** What is expected **
The entries that follow need to be reproduced exactly, minus any images.

** Given records **
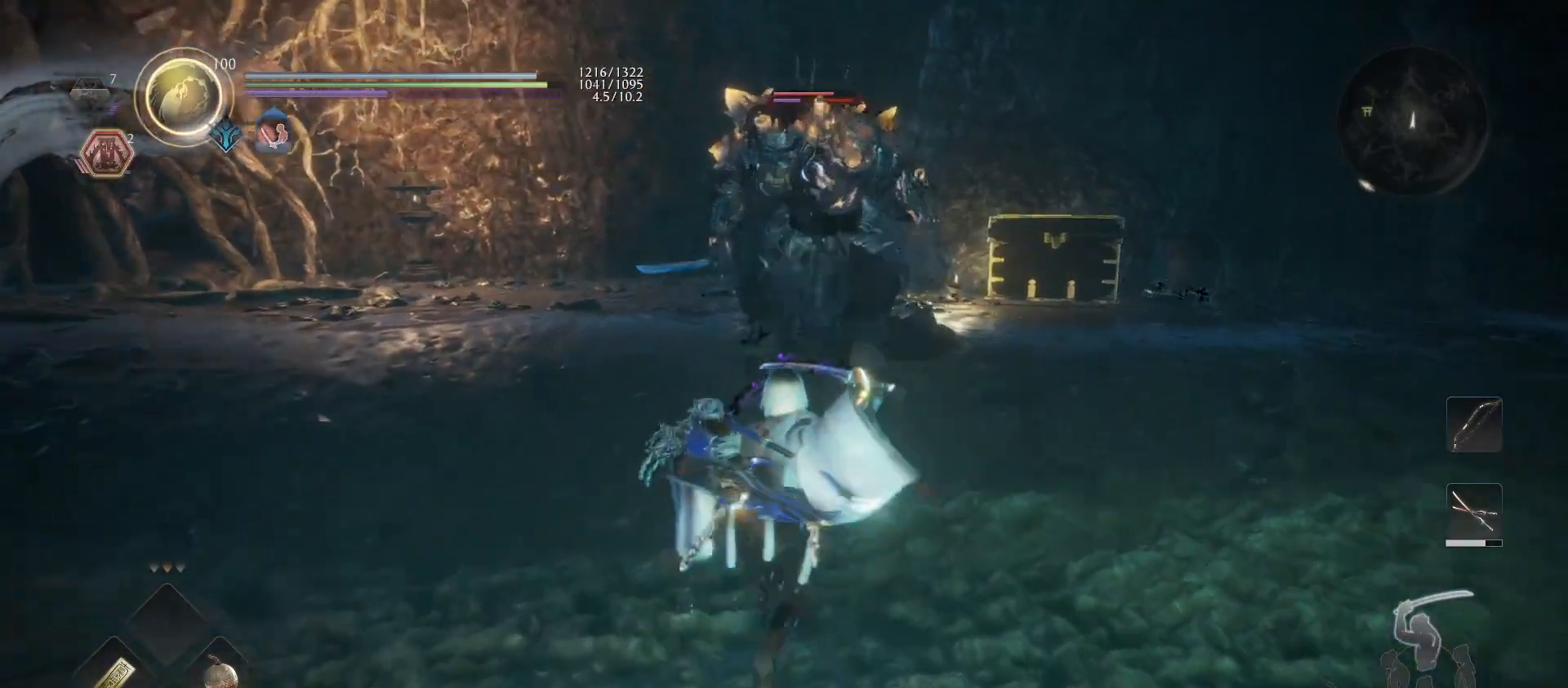
{"buttons": ["R1"], "left_stick": "down", "right_stick": "center", "events": [[100, "left_stick", "down-right"], [300, "left_stick", "down"], [367, "R1", "down"], [400, "SQUARE", "down"], [500, "SQUARE", "up"]]}
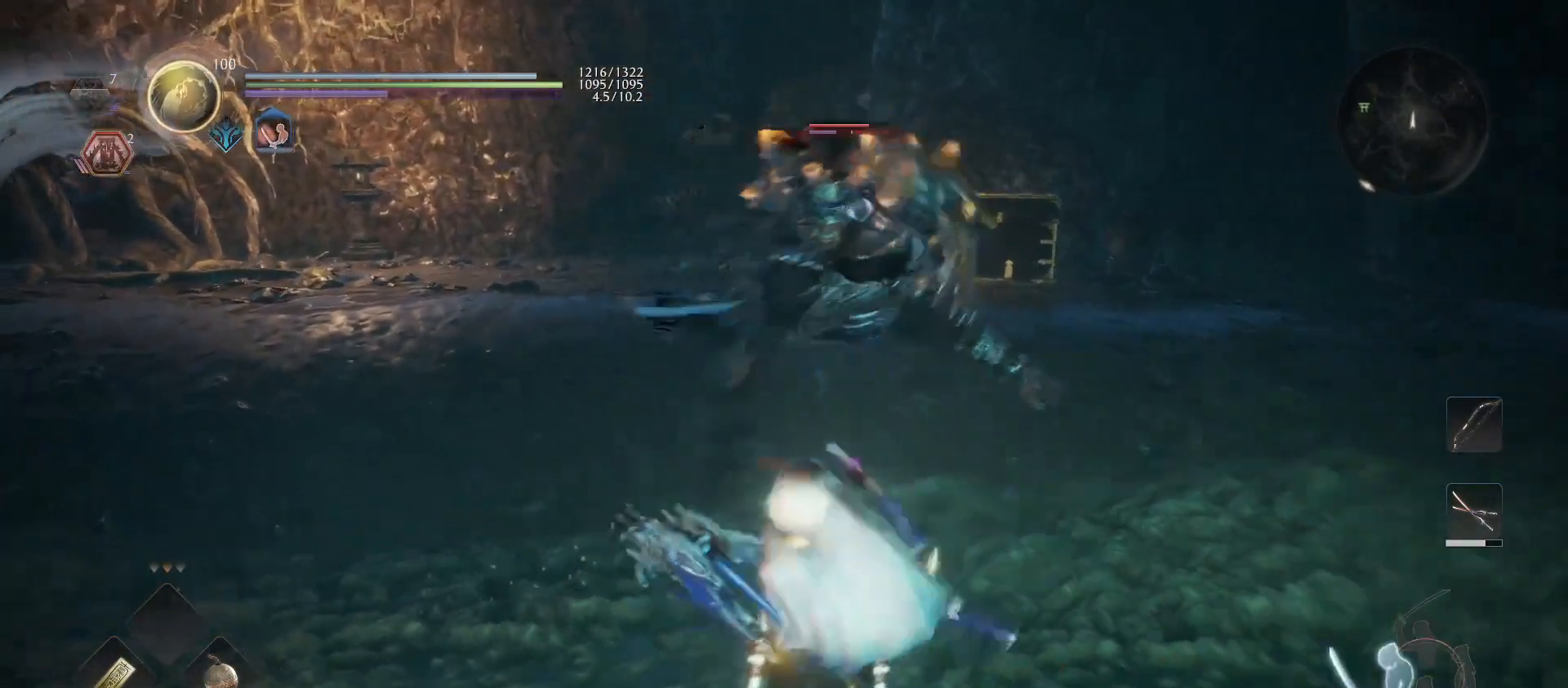
{"buttons": [], "left_stick": "up", "right_stick": "center", "events": [[33, "R1", "up"], [67, "L1", "down"], [233, "left_stick", "up-right"], [267, "L1", "up"], [367, "left_stick", "up"]]}
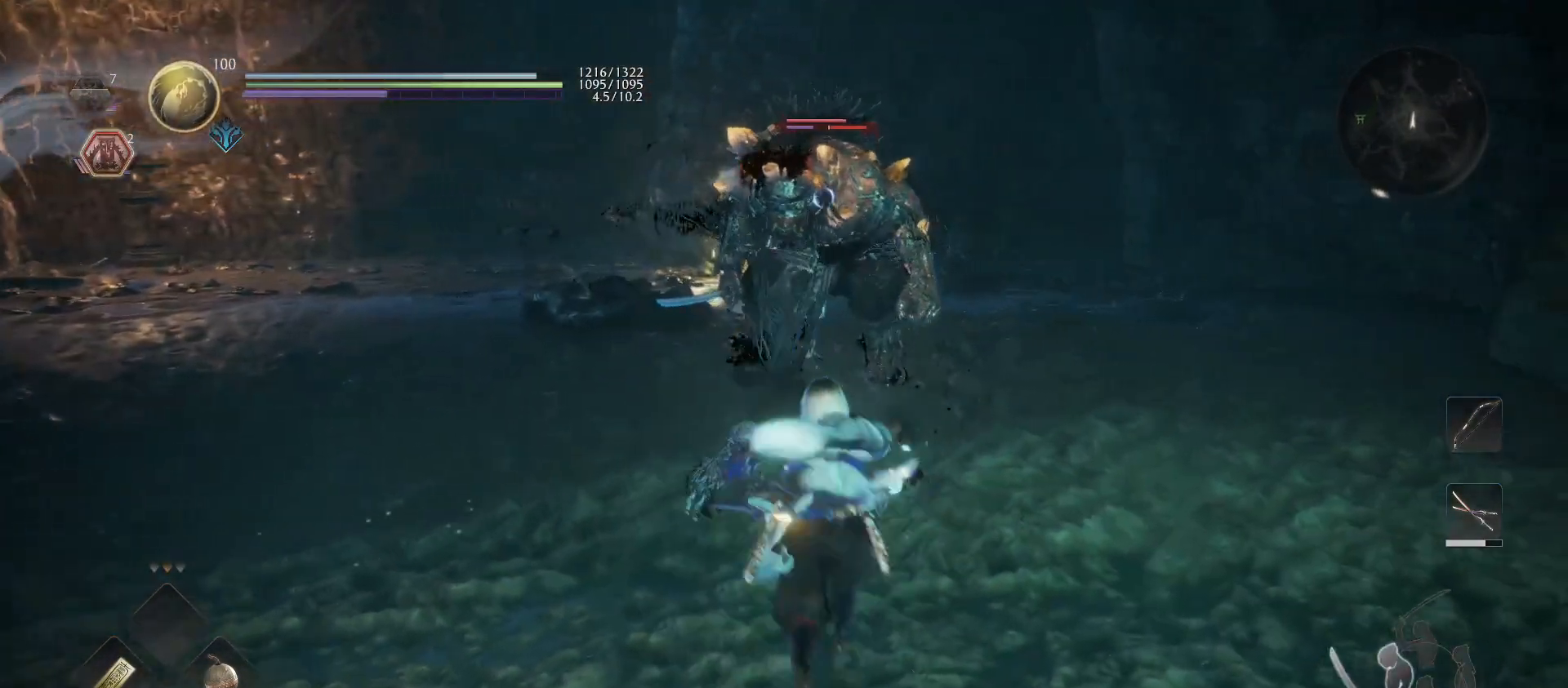
{"buttons": [], "left_stick": "down-right", "right_stick": "center", "events": [[200, "left_stick", "down-right"]]}
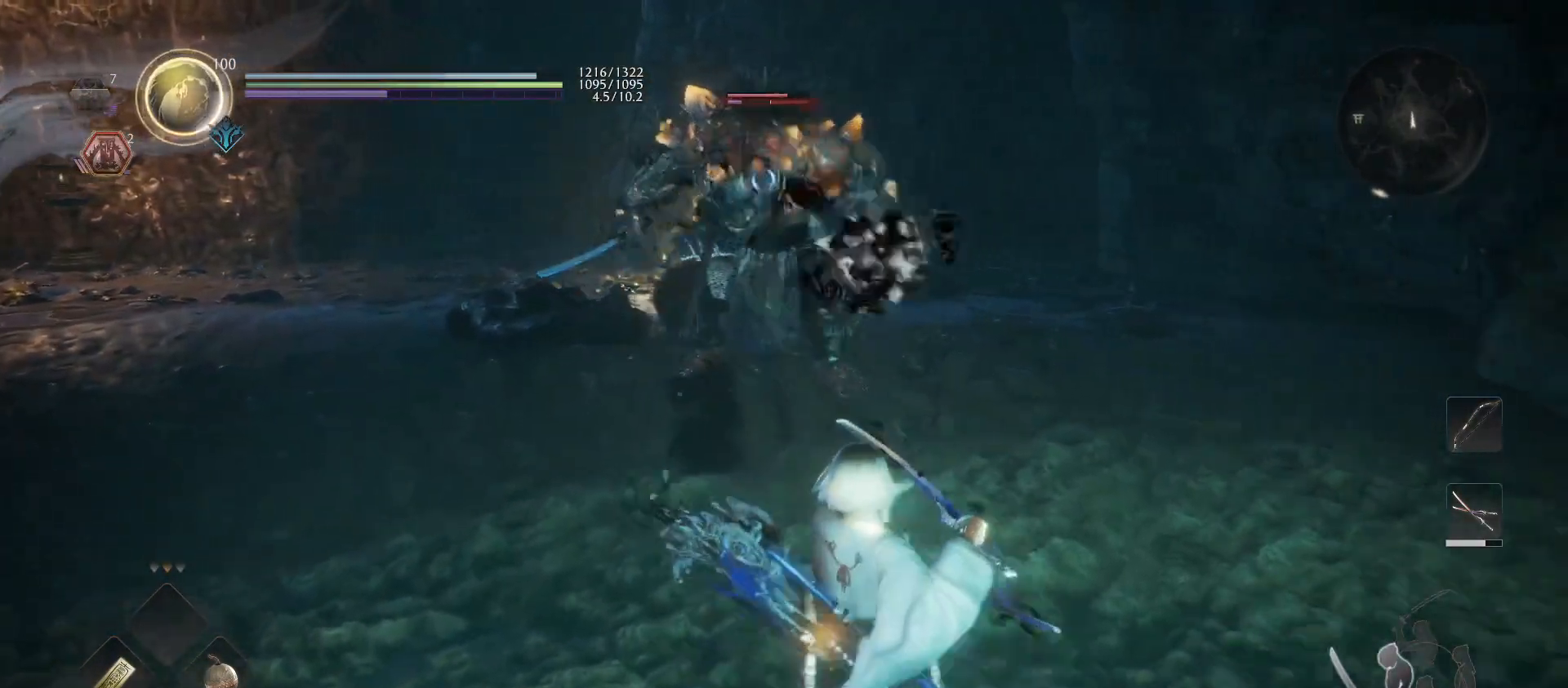
{"buttons": [], "left_stick": "up", "right_stick": "center", "events": [[333, "left_stick", "down"], [500, "left_stick", "up"]]}
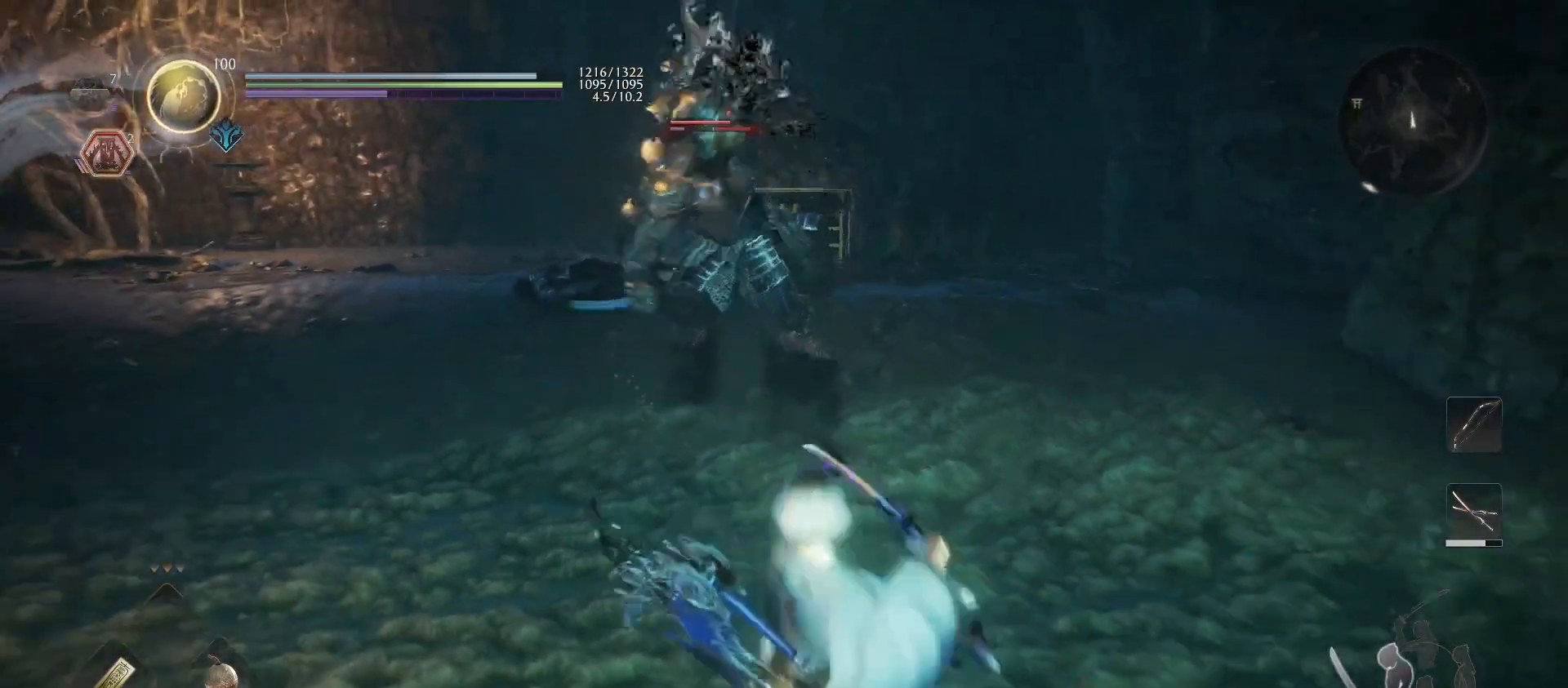
{"buttons": [], "left_stick": "up", "right_stick": "center", "events": [[133, "R1", "down"], [167, "TRIANGLE", "down"], [300, "R1", "up"], [300, "TRIANGLE", "up"]]}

** Solution to the problem **
{"buttons": ["R1"], "left_stick": "down", "right_stick": "center", "events": [[100, "left_stick", "down-right"], [300, "left_stick", "down"], [367, "R1", "down"], [400, "SQUARE", "down"], [500, "SQUARE", "up"]]}
{"buttons": [], "left_stick": "up", "right_stick": "center", "events": [[33, "R1", "up"], [67, "L1", "down"], [233, "left_stick", "up-right"], [267, "L1", "up"], [367, "left_stick", "up"]]}
{"buttons": [], "left_stick": "down-right", "right_stick": "center", "events": [[200, "left_stick", "down-right"]]}
{"buttons": [], "left_stick": "up", "right_stick": "center", "events": [[333, "left_stick", "down"], [500, "left_stick", "up"]]}
{"buttons": [], "left_stick": "up", "right_stick": "center", "events": [[133, "R1", "down"], [167, "TRIANGLE", "down"], [300, "R1", "up"], [300, "TRIANGLE", "up"]]}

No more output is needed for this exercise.